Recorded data

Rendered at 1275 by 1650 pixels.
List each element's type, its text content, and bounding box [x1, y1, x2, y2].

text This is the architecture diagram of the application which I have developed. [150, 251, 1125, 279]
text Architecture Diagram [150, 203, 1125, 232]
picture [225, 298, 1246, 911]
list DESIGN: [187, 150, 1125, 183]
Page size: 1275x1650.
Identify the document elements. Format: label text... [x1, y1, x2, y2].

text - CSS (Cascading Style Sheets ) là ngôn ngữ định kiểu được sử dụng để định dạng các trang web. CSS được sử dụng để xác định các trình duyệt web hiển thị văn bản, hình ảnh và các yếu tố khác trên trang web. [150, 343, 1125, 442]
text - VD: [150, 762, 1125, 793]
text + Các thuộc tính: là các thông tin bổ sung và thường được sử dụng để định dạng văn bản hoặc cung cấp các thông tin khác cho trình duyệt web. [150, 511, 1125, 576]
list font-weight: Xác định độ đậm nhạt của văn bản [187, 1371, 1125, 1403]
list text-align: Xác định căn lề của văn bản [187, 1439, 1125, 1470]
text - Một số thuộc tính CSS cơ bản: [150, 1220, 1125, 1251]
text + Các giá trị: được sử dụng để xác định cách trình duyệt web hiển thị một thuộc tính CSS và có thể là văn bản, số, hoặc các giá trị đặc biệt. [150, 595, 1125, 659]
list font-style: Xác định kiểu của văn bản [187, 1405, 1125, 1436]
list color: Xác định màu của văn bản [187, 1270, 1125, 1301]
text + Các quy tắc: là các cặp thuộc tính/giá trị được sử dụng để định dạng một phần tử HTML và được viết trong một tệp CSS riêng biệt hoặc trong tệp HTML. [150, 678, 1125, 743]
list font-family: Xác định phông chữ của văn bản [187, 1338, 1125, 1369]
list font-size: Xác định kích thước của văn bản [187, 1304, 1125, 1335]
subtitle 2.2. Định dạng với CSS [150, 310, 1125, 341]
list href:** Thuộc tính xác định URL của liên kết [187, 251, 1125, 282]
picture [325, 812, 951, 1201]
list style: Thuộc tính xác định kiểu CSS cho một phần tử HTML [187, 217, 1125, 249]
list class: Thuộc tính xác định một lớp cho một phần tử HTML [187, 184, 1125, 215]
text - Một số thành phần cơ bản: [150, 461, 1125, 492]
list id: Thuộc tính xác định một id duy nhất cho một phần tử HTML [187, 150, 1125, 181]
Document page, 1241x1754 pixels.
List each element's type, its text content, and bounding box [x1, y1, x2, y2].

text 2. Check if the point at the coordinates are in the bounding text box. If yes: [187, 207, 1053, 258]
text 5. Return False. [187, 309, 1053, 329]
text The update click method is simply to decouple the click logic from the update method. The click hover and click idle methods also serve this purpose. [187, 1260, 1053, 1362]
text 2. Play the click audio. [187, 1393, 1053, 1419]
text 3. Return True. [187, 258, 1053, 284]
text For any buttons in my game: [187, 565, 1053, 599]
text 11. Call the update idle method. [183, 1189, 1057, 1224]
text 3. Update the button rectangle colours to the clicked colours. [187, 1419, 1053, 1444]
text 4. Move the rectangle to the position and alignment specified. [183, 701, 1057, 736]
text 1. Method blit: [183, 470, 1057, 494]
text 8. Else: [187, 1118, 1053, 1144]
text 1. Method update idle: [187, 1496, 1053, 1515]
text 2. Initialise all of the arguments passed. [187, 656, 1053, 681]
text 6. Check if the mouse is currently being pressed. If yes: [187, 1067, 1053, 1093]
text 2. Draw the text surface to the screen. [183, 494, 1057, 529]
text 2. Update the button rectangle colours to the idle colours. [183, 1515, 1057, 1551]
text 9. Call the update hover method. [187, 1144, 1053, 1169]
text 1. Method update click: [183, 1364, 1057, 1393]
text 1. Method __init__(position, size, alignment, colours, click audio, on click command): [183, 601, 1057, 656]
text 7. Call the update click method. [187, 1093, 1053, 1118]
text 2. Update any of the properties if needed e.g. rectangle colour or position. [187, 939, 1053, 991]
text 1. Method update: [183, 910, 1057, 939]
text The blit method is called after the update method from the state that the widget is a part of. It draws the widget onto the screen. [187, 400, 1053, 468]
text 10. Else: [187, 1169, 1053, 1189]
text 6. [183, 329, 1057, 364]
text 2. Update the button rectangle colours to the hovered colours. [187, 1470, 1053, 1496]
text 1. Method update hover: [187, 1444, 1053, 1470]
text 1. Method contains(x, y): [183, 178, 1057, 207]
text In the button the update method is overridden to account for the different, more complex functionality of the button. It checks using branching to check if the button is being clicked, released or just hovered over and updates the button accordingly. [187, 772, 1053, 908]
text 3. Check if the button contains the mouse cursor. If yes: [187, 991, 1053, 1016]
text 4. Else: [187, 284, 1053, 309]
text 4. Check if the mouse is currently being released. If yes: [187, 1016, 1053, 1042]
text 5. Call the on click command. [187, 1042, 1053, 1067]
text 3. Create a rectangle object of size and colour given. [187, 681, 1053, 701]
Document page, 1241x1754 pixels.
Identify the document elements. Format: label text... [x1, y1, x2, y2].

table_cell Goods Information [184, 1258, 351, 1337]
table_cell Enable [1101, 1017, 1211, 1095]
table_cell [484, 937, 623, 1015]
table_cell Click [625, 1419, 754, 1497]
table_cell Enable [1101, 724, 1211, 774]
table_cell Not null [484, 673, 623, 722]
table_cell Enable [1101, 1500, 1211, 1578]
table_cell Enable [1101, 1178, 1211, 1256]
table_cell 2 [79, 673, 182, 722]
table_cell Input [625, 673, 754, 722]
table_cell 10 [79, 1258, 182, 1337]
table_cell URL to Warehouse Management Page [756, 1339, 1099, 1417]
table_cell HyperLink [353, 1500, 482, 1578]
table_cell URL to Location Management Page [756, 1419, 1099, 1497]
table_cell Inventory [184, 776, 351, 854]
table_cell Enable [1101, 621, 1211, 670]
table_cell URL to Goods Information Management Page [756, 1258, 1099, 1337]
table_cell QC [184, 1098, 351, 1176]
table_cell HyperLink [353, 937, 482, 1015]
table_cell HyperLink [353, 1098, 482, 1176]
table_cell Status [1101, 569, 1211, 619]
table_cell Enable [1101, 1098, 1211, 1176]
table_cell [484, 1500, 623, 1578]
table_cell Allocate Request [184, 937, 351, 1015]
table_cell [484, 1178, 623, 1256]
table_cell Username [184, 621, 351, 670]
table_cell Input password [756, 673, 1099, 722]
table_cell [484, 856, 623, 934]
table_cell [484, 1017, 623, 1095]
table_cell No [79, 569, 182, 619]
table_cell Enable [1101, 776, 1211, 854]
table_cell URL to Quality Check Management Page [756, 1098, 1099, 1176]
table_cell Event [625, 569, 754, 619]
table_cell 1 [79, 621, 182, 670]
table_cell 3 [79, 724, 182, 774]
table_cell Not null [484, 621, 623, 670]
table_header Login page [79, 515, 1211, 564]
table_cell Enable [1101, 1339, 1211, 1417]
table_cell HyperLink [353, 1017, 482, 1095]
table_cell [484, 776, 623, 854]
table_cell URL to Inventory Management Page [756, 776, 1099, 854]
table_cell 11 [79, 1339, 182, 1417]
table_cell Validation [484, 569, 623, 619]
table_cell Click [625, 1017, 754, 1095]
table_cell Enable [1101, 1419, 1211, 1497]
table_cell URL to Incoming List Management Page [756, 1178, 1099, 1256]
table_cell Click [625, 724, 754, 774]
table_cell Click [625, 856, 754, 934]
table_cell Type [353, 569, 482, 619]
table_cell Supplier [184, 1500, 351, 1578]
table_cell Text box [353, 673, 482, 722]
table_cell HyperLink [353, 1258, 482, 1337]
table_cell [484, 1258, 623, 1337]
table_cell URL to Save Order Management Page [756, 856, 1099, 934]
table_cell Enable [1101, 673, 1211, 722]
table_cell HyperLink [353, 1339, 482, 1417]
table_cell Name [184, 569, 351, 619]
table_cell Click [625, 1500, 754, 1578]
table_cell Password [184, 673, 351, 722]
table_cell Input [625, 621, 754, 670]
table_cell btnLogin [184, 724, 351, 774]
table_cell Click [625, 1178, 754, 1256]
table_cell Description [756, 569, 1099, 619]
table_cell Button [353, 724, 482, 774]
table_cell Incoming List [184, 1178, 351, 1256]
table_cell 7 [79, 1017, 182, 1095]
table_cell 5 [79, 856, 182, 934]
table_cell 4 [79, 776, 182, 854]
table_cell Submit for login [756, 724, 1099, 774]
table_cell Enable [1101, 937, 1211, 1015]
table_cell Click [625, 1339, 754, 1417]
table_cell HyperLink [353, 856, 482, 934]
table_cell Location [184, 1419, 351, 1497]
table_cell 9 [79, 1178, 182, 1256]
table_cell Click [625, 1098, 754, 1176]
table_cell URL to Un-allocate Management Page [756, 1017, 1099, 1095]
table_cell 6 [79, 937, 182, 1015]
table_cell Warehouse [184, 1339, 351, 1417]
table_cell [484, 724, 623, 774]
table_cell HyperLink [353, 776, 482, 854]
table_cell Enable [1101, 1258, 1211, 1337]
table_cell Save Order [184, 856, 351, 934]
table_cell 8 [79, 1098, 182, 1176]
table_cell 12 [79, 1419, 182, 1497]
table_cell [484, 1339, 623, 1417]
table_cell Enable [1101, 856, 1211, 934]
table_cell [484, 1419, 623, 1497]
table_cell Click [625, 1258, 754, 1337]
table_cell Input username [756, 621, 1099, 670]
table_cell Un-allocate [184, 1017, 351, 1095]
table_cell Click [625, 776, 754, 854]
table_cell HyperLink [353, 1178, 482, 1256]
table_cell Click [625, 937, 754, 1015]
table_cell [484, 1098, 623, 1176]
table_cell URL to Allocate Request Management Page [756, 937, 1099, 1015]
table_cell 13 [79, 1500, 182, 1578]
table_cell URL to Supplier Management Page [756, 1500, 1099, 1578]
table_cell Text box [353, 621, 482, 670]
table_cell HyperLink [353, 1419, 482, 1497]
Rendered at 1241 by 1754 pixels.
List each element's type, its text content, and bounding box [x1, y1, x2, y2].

**What you are asked to do**
Check every line above for the string "Input", and copy the ones that have it.

**Answer area**
table_cell Input [625, 673, 754, 722]
table_cell Input password [756, 673, 1099, 722]
table_cell Input [625, 621, 754, 670]
table_cell Input username [756, 621, 1099, 670]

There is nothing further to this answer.